Instructions for the task. Lines before the one containing "Nudge the lower" in the records below are to be left out; that line and all after it, through the end, are to be retyped exactly.

(Collected data entries)
=== Begin Enclosure ===
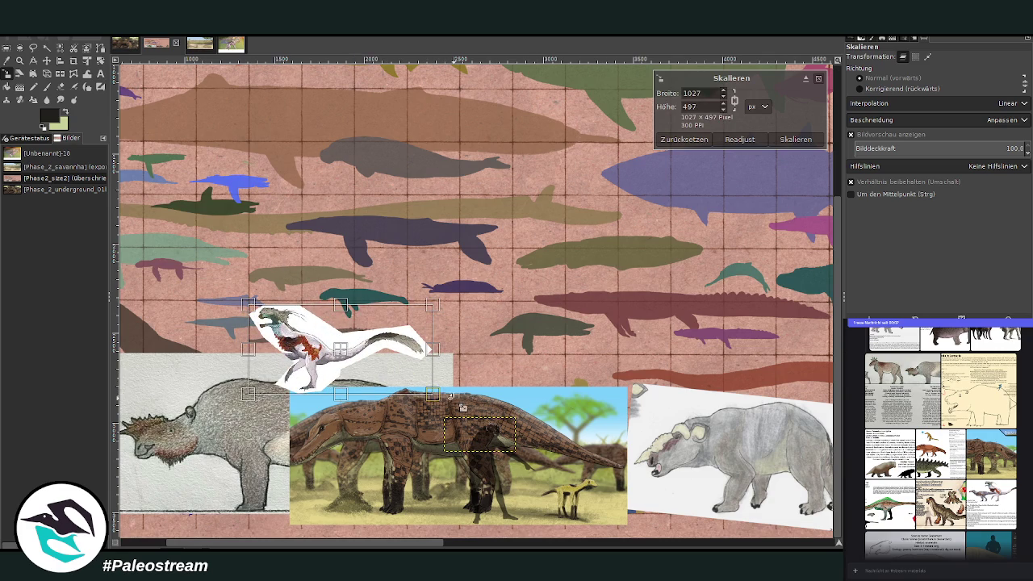
left_click_drag(434, 394, 635, 496)
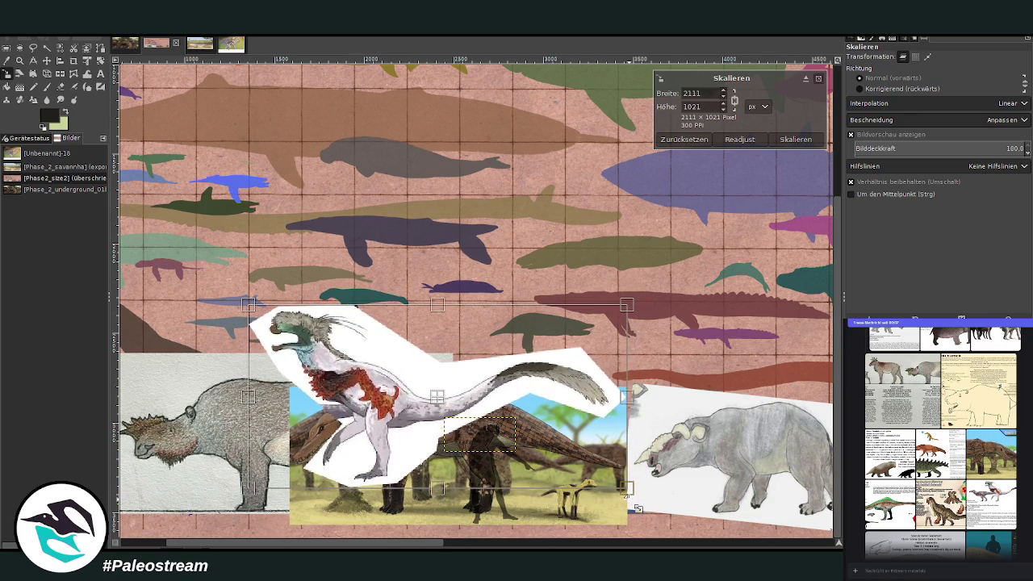
left_click_drag(247, 305, 227, 295)
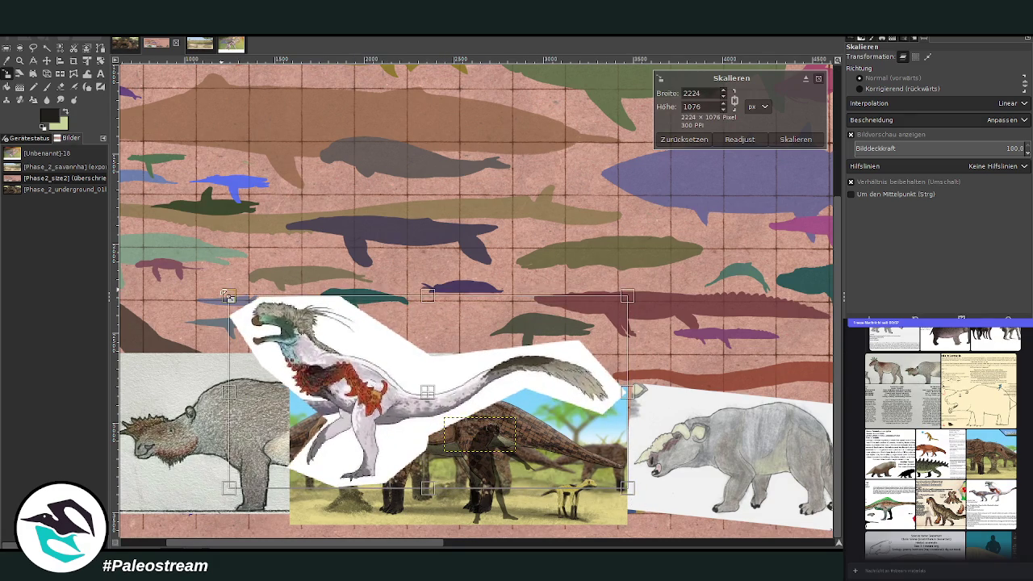
left_click_drag(627, 488, 639, 493)
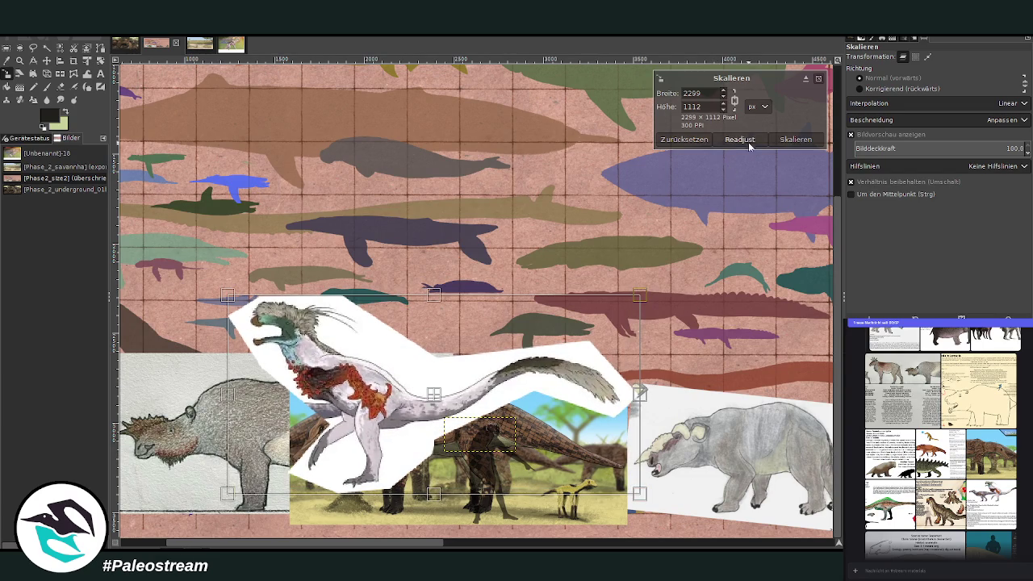
left_click(795, 139)
left_click_drag(406, 547, 361, 548)
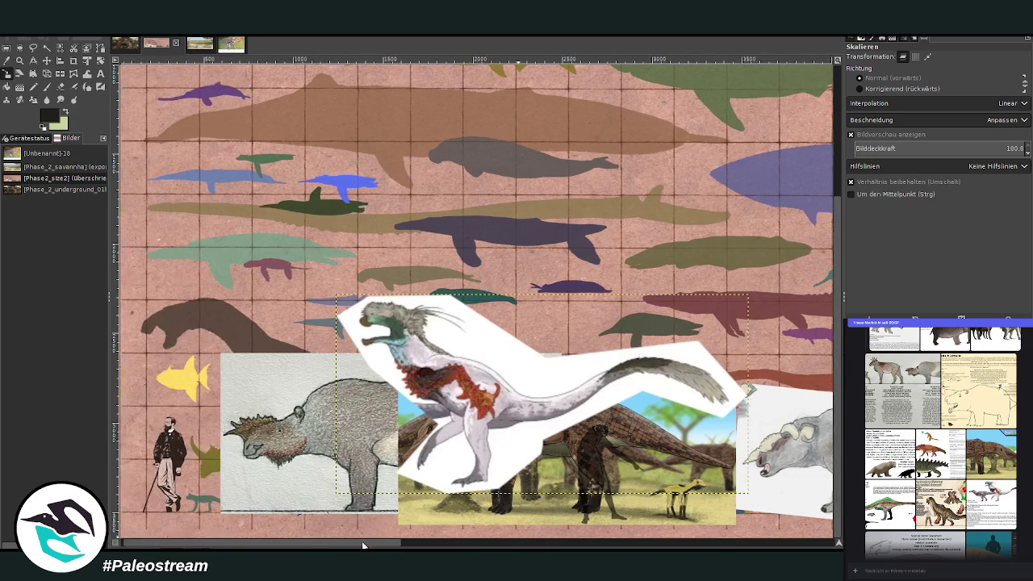
left_click(47, 61)
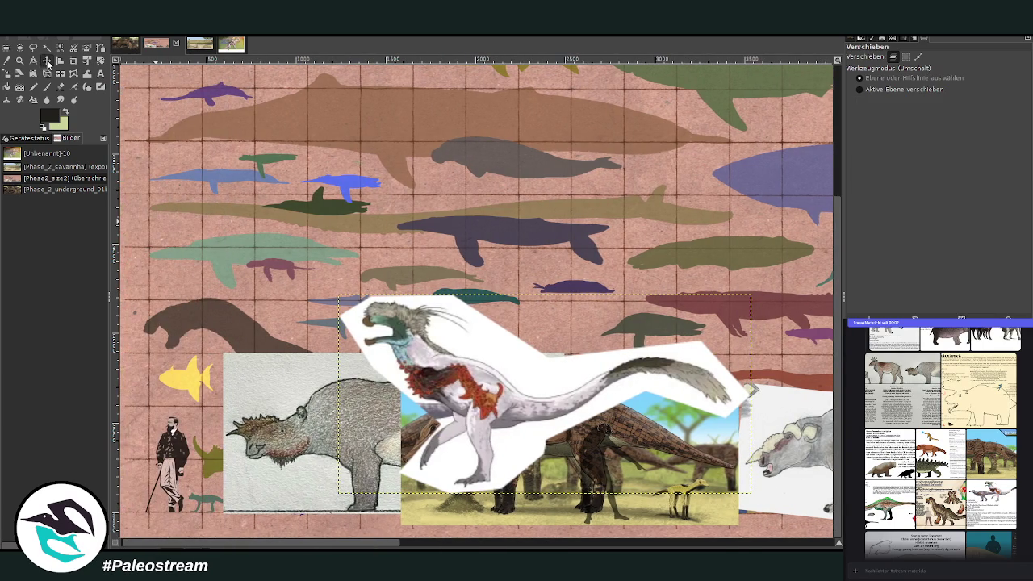
Arrange the chart pictures: savanna scene at top, grey sketch at right edge, rhea at lower right.
left_click_drag(490, 408, 409, 440)
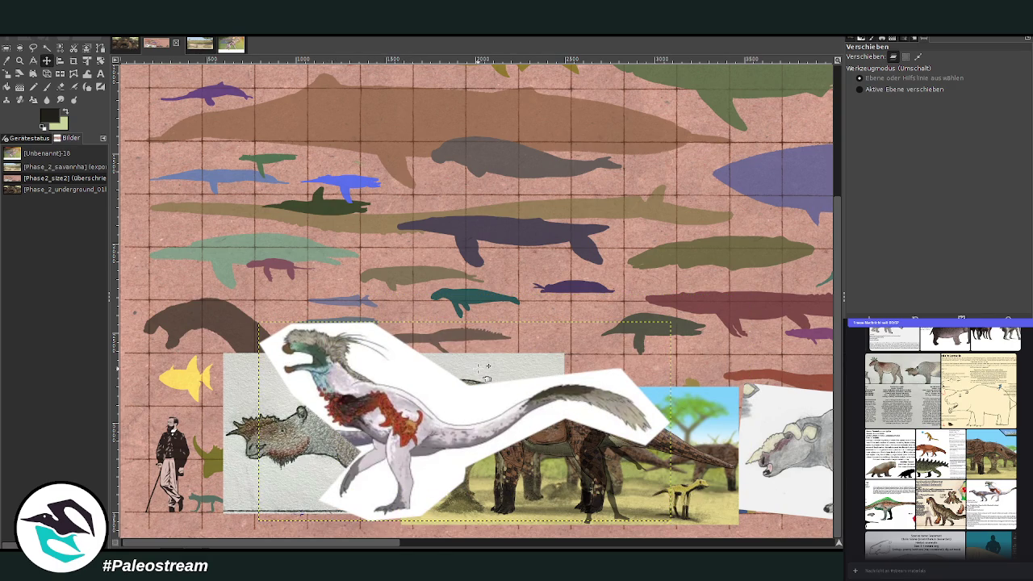
left_click_drag(487, 367, 601, 218)
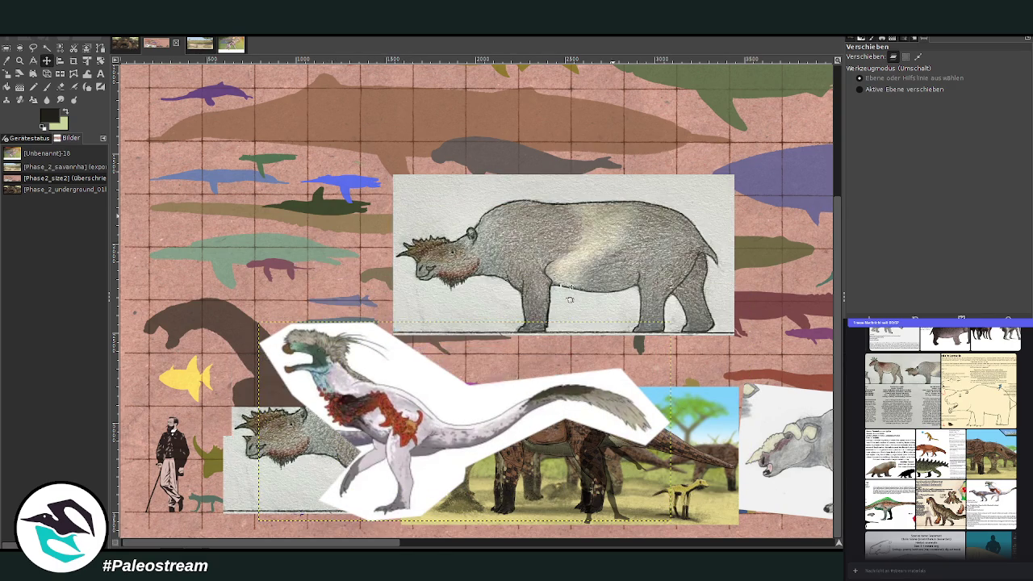
left_click_drag(394, 434, 341, 440)
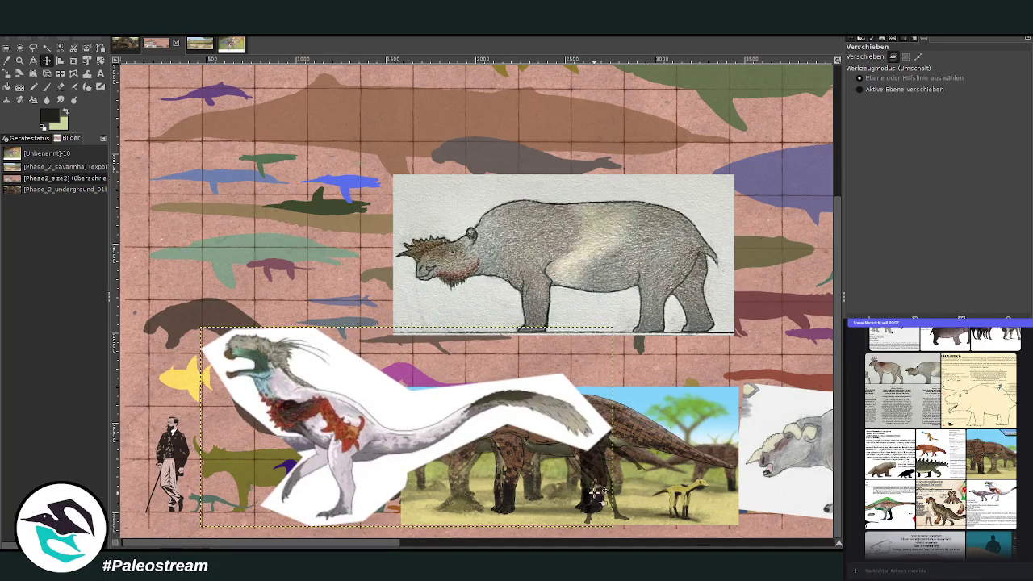
left_click_drag(506, 495, 417, 169)
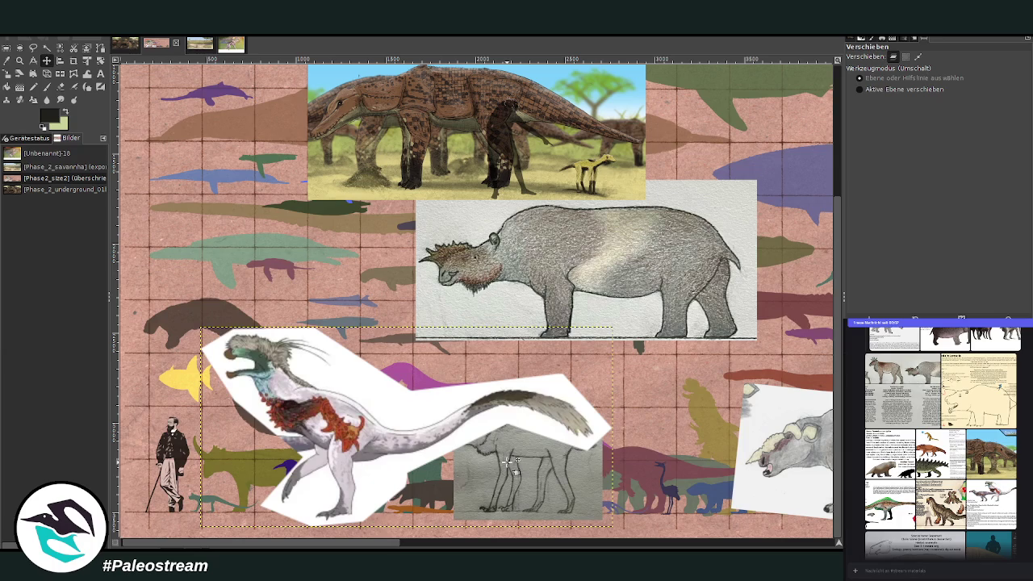
left_click_drag(511, 464, 772, 297)
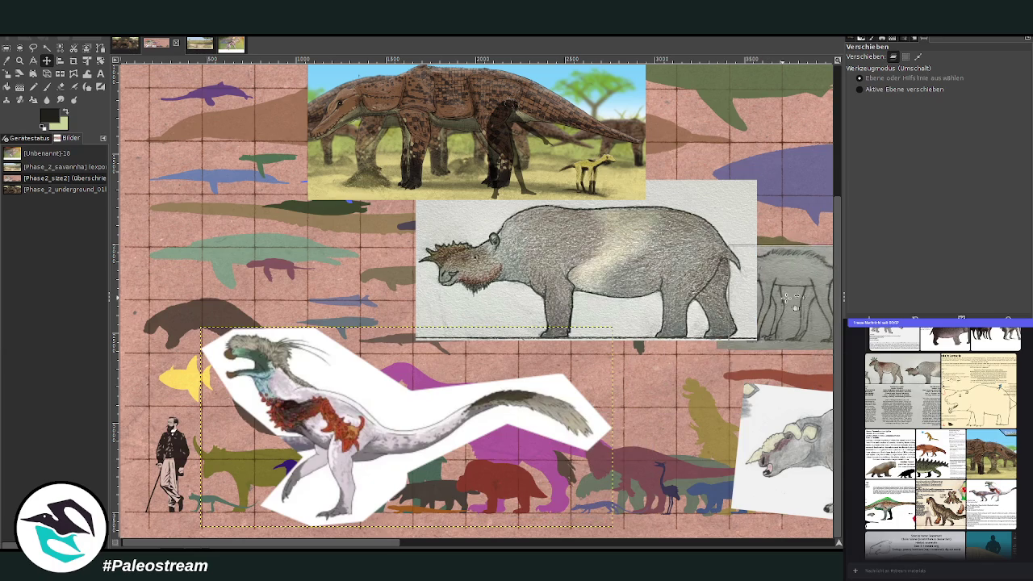
mouse_move(349, 432)
left_mouse_down()
mouse_move(661, 428)
mouse_move(647, 429)
left_mouse_up()
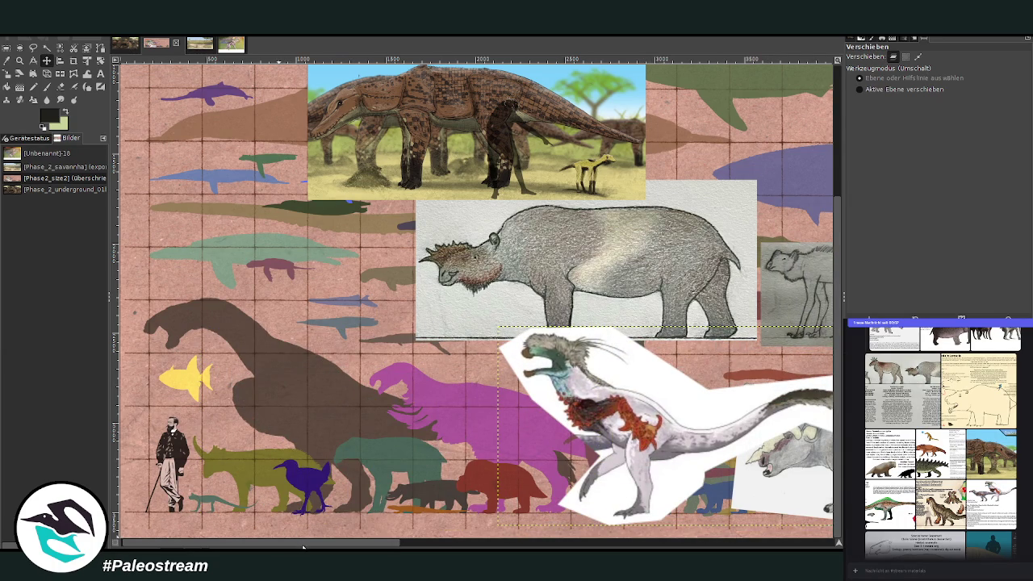
Nudge the lower layers slightly, then bring up the savanna painting.
left_click_drag(304, 547, 261, 547)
=== End Enclosure ===
Answer below.
Nudge the lower layers slightly, then bring up the savanna painting.
left_click_drag(304, 547, 261, 547)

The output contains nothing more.